Tatort-Kritik „Vom Himmel hoch“ - So ist der neue Lena-Odenthal-Tatort
Der Lena-Odenthal-Tatort „Vom Himmel hoch“ will viel und verliert dabei das Wichtigste aus den Augen. Bei einem hochambitionierten Themenpotpourri kommt dem Tatort der Faden für eine gute Geschichte abhanden.
In dem Krimi geht es um nicht weniger als moderne Kriegsführung mit Kampfdrohnen, posttraumatischen Belastungsstörungen von Tätern und Opfern, einen erschlagenen Psychologen, ein geplantes Attentat auf einen Staatssekretär im US-Verteidigungsministerium und natürlich um zwischenmenschliche Schwierigkeiten im Ludwigshafener Ermittlerteam.
Das Themenwirrwarr wird mit einer illustren Ansammlung an Charakteren aufgefüllt. Da wären unter anderem eine Psychologin mit Putzzwang, die eine Affäre mit ihrer Geigenlehrerin pflegt und ihr eifersüchtiger Ehemann, der nichts von ebenjener Affäre ahnt.
Der ermordete Psychologe Dr. Steinfeld, spezialisiert auf Fälle von posttraumatischer Belastungsstörung (PTBS). Er behandelte sowohl zivile, wie auch militärische Opfer von kriegerischen Auseinandersetzungen, darunter auch die traumatisierte US-Soldat Heather Miller von der Ramstein Air Base.
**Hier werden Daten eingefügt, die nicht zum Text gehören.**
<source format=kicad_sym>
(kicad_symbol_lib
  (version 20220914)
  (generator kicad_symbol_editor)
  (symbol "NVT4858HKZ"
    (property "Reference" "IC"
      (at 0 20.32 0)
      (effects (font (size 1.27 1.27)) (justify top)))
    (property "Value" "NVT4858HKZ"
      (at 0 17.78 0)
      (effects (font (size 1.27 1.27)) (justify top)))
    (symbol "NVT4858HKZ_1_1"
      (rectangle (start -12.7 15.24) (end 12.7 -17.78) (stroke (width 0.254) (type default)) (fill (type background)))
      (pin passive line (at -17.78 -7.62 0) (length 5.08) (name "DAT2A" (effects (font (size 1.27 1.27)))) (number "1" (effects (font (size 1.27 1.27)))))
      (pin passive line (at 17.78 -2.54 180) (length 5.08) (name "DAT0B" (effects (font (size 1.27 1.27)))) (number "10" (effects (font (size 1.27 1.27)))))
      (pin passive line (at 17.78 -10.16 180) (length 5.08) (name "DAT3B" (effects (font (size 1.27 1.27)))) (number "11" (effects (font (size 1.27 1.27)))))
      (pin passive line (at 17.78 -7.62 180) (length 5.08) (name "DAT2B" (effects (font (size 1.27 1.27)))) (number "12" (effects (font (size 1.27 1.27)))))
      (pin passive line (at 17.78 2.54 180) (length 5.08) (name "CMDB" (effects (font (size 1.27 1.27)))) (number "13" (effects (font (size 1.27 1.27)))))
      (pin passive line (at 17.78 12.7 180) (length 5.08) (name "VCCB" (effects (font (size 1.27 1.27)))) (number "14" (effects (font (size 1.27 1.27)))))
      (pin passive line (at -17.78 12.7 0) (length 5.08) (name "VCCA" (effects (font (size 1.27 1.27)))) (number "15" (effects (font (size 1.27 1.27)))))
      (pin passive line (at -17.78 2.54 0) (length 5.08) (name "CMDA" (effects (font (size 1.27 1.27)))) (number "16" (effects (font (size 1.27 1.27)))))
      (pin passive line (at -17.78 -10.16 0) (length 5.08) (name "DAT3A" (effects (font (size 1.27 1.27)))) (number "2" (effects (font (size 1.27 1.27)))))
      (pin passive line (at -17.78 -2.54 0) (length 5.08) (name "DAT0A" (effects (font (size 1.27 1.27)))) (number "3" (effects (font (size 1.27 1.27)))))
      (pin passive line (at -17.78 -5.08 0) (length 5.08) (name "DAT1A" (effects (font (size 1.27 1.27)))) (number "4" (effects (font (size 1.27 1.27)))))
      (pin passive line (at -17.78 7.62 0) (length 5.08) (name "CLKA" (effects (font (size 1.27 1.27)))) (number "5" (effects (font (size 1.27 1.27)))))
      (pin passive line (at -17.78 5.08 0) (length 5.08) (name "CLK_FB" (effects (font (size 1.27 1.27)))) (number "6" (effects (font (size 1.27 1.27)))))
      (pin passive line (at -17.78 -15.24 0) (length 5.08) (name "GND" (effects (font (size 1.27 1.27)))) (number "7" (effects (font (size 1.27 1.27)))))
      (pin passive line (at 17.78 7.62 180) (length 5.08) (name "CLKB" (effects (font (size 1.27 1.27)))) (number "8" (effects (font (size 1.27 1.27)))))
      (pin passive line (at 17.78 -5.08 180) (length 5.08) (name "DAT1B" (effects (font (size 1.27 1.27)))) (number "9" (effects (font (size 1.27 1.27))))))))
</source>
Steinfeld hatte aber auch den Kurden Mirhat Rojan in Behandlung, der bei einem amerikanischen Drohnenangriff im Irak seine beiden Kinder verlor. Der ermordete Nervenarzt hatte ein „Interesse für Nachrichten“, welches sich dadurch auszeichnet, dass er Zeitungsartikel mit Kugelschreiber einkreist und Online-Artikel ausdruckt.
Zu all dem „neuen“ Personal kommt natürlich auch noch das Inventar des Kommissariats. Das komplizierte Miteinander von Hauptkommissarin Lena Odenthal und ihrer Kollegin Johanna Stern, die nicht nur den Mord aufklären, sondern auch einen geplanten Anschlag auf einen US.Staatssekretär verhindern müssen, nimmt neue Extreme an. Schließlich legt der Oberstaatsanwalt den Ermittlerinnen noch Steine in den Weg: „Wir halten hier bis heute Abend die Füße still, dann ist der Ami wieder weg und sie können hier in Ruhe fahnden.“ – „Das ist Scheiße, Herr Oberstaatsanwalt.“ Richtig, Frau Odenthal.
Eins haben alle Beteiligten gemein: Sie sind alle sehr Kaffeebedürftig (wahlweise Espresso). Es sind stressige Zeiten in Ludwigshafen.
Es braucht fast 60 Minuten, um alle Zusammenhänge vorzustellen und auch mindestens genauso lange, um einen ersten spannenden Moment zu präsentieren. Erst als Johanna Stern von der traumatisierten Drohnen-Soldatin Heather Mills überwältigt wird diese daraufhin mit geklautem Ausweis und Dienstwaffe zum Staatsempfang marschiert, tritt etwas Ähnliches wie Kurzweile ein.
Der Tatort „Vom Himmel hoch“ bietet ambitionierten Stoff, der perfekt in ein Serienformat passen würde. In einem 88 Minütigen Fernsehfilm bleibt aber kein Platz, um die einzelnen Figuren und die unzähligen Themen sinnvoll einzubinden. In all dem findet der Zuschauer keinen emotionalen Zugang zu dem abstrakten Thema Drohnenkrieg. Weniger ist manchmal eben doch mehr.